Techi Doria

Personal information
- Born: 2 March 1994 (age 32)
- Batting: Right-handed
- Bowling: Right-arm medium

Domestic team information
- 2018/19–present: Arunachal Pradesh

Career statistics
| Competition | FC | LA | T20 |
| Matches | 30 | 35 | 36 |
| Runs scored | 1,201 | 489 | 525 |
| Batting average | 21.44 | 14.81 | 15.44 |
| 100s/50s | 0/9 | 1/1 | 0/0 |
| Top score | 97* | 122 | 43 |
| Balls bowled | 1,549 | 365 | 236 |
| Wickets | 30 | 7 | 9 |
| Bowling average | 47.83 | 60.85 | 37.00 |
| 5 wickets in innings | 0 | 0 | 0 |
| 10 wickets in match | 0 | 0 | 0 |
| Best bowling | 4/26 | 2/49 | 3/29 |
| Catches/stumpings | 11/– | 7/– | 11/– |
- Source: Cricinfo, 12 September 2025

= Techi Doria =

Indian cricketer (born 1994)

Techi Doria (born 2 March 1994) is an Indian cricketer.
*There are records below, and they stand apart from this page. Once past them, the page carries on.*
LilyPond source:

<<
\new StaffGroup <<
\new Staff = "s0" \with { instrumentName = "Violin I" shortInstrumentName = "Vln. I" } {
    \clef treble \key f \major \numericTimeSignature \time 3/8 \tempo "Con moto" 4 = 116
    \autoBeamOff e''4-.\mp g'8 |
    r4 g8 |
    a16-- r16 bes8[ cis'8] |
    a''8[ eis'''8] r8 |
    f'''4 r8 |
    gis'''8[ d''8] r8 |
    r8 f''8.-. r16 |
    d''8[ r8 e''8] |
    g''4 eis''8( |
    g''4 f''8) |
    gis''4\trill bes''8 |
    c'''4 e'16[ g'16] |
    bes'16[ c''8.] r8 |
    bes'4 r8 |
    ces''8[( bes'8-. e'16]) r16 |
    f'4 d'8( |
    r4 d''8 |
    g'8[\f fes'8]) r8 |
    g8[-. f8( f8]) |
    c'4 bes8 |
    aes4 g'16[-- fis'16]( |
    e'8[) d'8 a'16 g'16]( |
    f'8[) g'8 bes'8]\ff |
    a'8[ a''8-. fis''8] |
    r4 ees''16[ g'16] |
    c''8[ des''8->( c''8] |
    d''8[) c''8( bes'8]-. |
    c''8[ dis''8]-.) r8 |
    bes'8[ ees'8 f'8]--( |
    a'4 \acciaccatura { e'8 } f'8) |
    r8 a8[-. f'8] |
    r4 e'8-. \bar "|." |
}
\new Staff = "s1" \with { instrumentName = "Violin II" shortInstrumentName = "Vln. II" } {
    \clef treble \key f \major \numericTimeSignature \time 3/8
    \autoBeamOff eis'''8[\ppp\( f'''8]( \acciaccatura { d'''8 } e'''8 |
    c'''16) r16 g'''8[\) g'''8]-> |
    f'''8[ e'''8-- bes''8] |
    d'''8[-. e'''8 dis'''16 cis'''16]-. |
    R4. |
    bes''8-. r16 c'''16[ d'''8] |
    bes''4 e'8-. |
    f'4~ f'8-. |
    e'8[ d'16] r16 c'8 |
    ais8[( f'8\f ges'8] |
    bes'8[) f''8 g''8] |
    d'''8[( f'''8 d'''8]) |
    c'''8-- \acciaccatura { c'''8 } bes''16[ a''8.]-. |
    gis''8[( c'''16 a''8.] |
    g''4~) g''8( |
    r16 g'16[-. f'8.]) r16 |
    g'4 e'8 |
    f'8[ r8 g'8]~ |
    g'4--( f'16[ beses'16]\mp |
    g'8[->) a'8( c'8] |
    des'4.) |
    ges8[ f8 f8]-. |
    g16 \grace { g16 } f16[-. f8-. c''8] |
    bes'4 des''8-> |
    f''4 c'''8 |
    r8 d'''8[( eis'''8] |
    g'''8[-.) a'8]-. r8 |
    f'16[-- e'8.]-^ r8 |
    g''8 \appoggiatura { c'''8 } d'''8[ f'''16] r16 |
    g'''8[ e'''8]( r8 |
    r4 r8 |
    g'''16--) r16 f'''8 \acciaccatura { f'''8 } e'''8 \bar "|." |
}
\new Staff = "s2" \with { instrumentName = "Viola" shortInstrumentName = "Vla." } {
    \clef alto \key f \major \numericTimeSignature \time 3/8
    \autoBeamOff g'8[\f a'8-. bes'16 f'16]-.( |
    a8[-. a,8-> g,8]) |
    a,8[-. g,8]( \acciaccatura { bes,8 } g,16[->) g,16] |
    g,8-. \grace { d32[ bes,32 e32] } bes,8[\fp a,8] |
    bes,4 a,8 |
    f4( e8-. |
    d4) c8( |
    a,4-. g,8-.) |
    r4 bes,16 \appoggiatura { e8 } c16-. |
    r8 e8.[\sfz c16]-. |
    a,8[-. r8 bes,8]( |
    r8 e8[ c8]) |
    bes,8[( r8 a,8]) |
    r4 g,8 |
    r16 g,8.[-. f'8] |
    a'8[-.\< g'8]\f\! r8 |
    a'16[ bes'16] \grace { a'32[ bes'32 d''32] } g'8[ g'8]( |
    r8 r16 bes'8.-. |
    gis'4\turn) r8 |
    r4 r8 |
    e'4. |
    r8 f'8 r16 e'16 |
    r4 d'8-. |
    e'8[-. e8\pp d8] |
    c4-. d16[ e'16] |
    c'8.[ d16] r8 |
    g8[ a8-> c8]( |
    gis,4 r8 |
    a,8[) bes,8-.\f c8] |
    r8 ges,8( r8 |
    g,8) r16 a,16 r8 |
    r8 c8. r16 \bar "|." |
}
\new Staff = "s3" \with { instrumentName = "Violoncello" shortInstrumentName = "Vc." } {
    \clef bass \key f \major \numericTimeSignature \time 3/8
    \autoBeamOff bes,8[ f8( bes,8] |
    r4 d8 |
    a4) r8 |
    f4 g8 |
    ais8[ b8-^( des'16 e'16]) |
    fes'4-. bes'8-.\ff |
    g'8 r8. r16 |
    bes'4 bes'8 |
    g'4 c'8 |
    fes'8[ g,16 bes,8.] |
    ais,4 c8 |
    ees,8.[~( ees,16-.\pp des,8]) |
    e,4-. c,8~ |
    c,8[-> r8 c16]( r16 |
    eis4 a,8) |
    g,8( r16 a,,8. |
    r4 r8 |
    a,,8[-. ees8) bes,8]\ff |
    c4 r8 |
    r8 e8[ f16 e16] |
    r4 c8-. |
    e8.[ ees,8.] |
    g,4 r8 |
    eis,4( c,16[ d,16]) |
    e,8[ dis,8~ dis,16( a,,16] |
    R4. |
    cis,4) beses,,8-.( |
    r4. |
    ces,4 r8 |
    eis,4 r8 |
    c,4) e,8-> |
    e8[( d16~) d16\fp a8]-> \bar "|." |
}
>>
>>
He made his List A debut for Arunachal Pradesh in the 2018–19 Vijay Hazare Trophy on 19 September 2018. He made his first-class debut for Arunachal Pradesh in the 2018–19 Ranji Trophy on 1 November 2018. He made his Twenty20 debut for Arunachal Pradesh in the 2018–19 Syed Mushtaq Ali Trophy on 21 February 2019.